What you will do:
The answer must consist of every line from the entries below that contains the word "religious".

Working data:
========================================

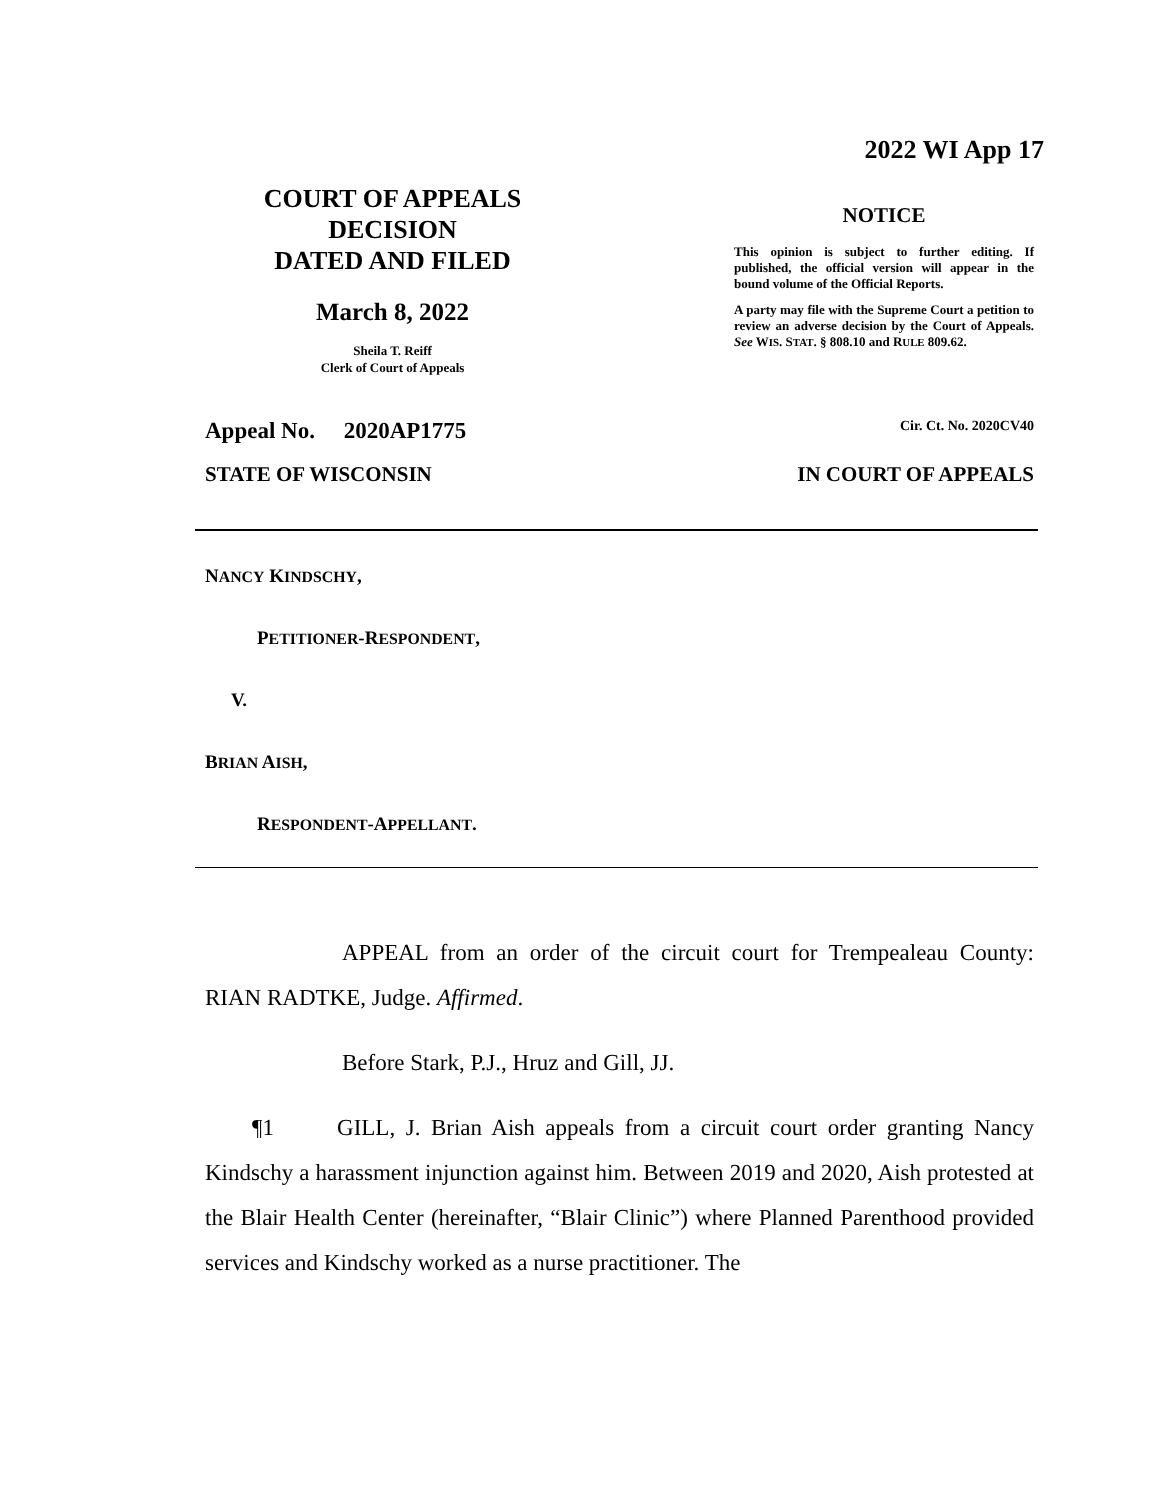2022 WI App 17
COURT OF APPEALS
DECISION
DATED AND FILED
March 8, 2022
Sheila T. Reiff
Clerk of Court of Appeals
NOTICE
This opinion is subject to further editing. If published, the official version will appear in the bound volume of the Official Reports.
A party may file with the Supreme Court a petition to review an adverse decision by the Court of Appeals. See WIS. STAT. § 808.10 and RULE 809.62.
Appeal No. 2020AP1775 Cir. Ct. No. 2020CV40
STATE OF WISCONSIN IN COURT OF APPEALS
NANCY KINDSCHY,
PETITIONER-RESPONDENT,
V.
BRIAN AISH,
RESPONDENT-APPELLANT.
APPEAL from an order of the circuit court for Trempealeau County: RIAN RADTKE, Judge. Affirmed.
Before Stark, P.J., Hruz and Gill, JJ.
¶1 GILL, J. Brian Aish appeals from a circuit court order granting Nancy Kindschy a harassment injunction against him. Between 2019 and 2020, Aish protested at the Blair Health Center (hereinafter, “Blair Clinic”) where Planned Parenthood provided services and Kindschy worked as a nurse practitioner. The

========================================

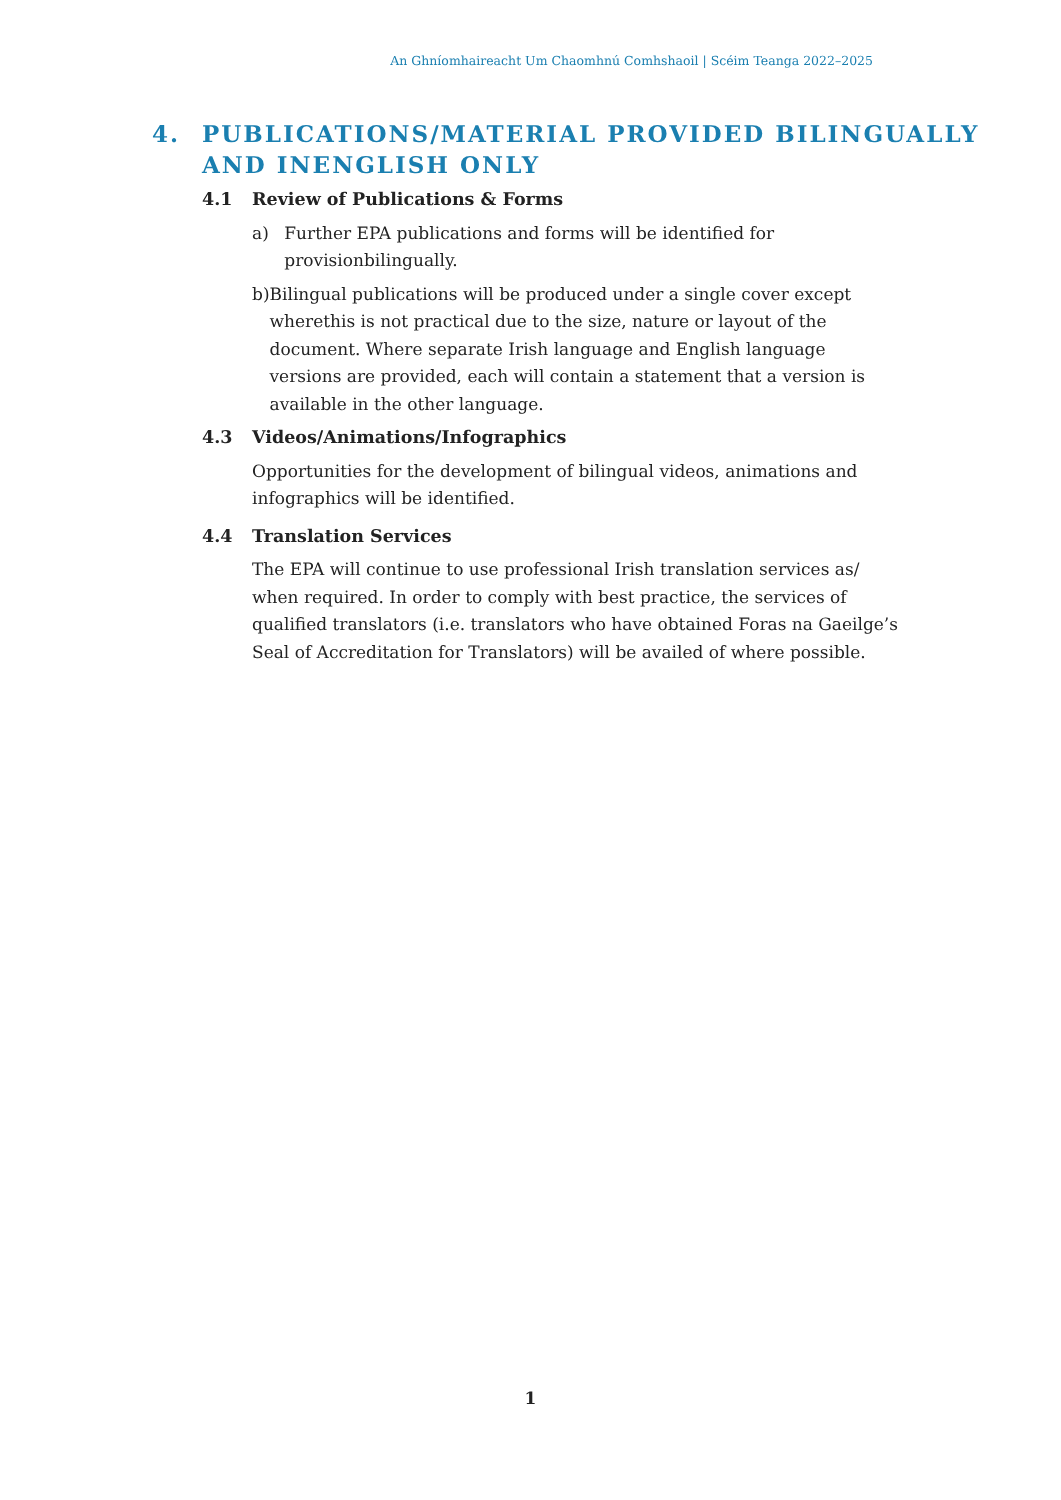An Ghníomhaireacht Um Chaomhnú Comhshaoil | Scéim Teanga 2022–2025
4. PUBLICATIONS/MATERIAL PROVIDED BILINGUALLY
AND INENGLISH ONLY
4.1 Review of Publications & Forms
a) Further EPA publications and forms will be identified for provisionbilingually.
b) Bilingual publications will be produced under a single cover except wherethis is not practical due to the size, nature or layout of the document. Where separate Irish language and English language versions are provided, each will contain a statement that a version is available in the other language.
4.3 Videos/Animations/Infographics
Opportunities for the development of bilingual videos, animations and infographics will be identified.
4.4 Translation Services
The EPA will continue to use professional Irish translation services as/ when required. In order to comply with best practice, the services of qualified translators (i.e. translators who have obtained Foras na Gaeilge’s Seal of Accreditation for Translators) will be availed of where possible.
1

========================================

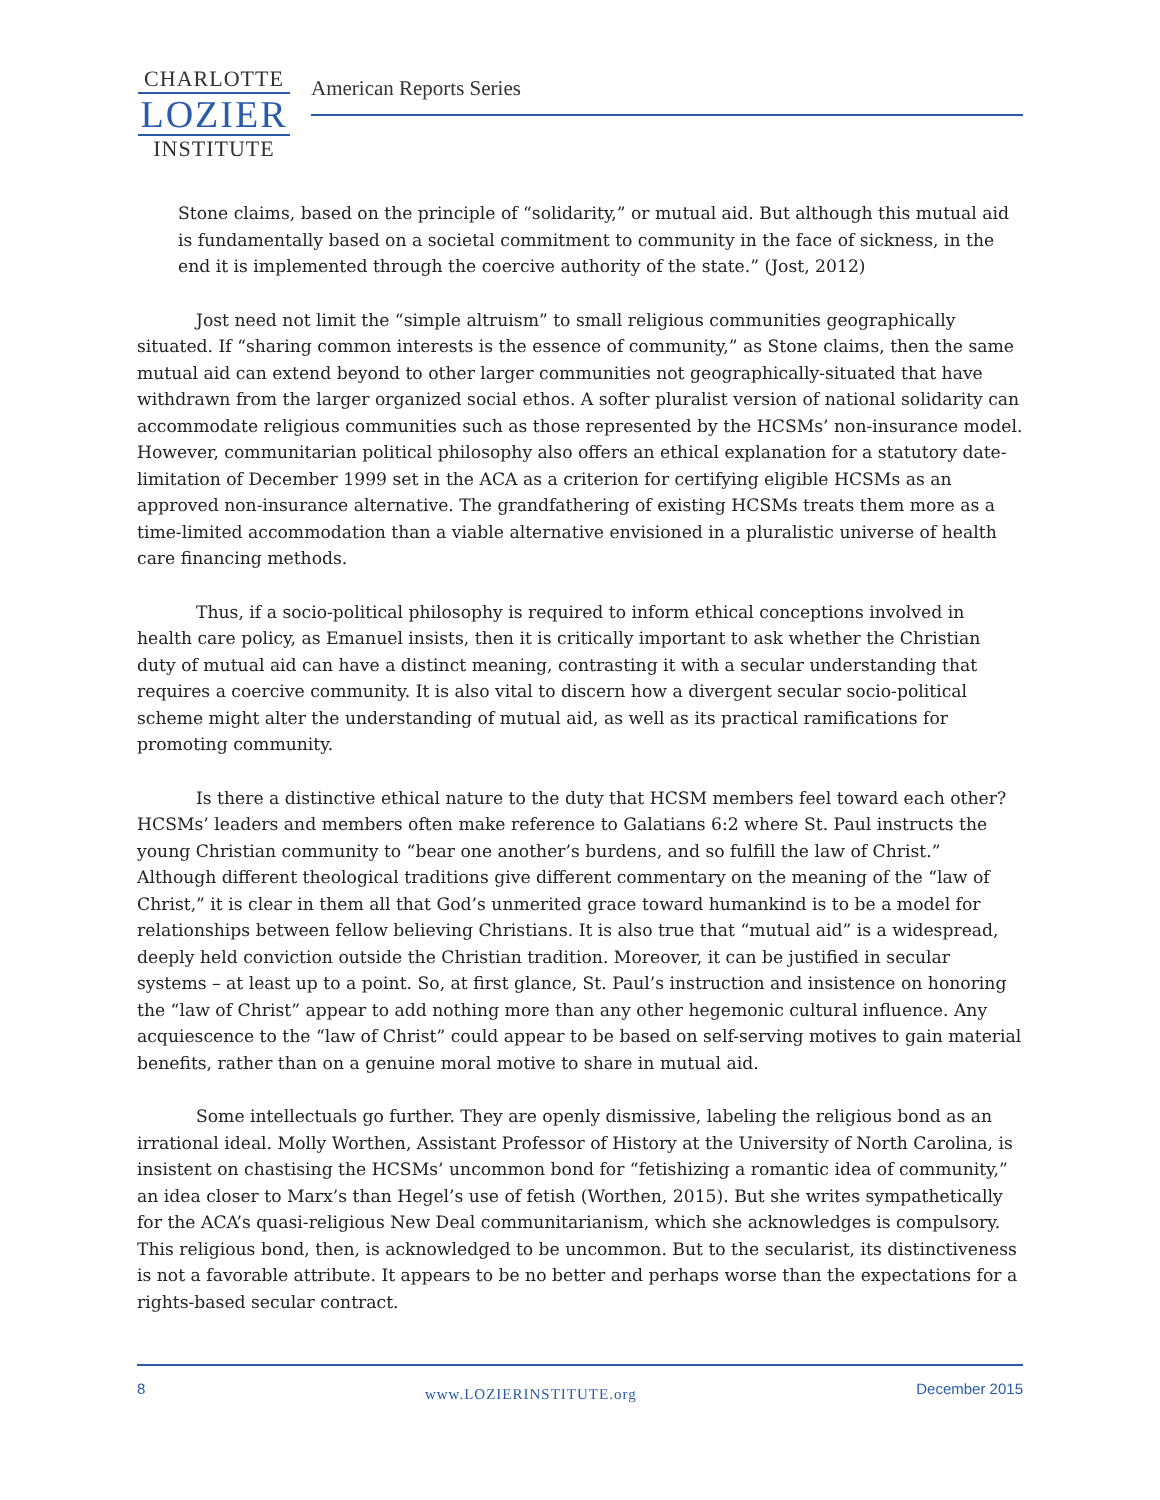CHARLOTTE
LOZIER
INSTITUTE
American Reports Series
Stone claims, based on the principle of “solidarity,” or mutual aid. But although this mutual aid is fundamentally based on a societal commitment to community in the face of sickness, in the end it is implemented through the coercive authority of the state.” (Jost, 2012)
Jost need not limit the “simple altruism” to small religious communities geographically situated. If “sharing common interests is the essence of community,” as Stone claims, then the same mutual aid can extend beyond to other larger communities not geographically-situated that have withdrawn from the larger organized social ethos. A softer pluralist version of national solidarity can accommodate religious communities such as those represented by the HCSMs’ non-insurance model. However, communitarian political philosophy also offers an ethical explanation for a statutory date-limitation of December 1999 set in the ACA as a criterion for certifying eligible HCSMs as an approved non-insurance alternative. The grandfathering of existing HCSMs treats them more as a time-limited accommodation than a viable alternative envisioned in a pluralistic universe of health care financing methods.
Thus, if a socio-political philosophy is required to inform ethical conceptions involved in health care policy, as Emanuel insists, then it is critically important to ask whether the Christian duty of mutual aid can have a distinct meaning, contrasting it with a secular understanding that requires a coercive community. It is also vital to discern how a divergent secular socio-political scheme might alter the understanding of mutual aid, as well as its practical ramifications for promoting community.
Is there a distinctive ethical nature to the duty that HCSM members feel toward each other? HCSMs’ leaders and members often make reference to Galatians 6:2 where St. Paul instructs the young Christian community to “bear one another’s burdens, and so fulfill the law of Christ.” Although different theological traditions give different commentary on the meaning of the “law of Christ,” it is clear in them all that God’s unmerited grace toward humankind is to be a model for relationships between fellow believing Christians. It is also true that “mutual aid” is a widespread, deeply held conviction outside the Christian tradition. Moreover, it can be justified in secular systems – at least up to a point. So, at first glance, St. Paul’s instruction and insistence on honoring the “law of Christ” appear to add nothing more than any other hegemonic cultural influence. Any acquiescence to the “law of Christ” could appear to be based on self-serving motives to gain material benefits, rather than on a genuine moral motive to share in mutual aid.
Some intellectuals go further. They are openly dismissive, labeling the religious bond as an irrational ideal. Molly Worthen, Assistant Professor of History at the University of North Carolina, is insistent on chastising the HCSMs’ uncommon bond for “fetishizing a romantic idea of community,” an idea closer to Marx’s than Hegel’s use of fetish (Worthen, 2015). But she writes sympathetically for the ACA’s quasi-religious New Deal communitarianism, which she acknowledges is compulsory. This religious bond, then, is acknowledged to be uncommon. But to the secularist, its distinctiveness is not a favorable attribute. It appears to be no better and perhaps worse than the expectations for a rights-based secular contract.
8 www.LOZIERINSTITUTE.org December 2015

========================================

Response area:
Jost need not limit the “simple altruism” to small religious communities geographically situated. If “sharing common interests is the essence of community,” as Stone claims, then the same mutual aid can extend beyond to other larger communities not geographically-situated that have withdrawn from the larger organized social ethos. A softer pluralist version of national solidarity can accommodate religious communities such as those represented by the HCSMs’ non-insurance model. However, communitarian political philosophy also offers an ethical explanation for a statutory date-limitation of December 1999 set in the ACA as a criterion for certifying eligible HCSMs as an approved non-insurance alternative. The grandfathering of existing HCSMs treats them more as a time-limited accommodation than a viable alternative envisioned in a pluralistic universe of health care financing methods.
Some intellectuals go further. They are openly dismissive, labeling the religious bond as an irrational ideal. Molly Worthen, Assistant Professor of History at the University of North Carolina, is insistent on chastising the HCSMs’ uncommon bond for “fetishizing a romantic idea of community,” an idea closer to Marx’s than Hegel’s use of fetish (Worthen, 2015). But she writes sympathetically for the ACA’s quasi-religious New Deal communitarianism, which she acknowledges is compulsory. This religious bond, then, is acknowledged to be uncommon. But to the secularist, its distinctiveness is not a favorable attribute. It appears to be no better and perhaps worse than the expectations for a rights-based secular contract.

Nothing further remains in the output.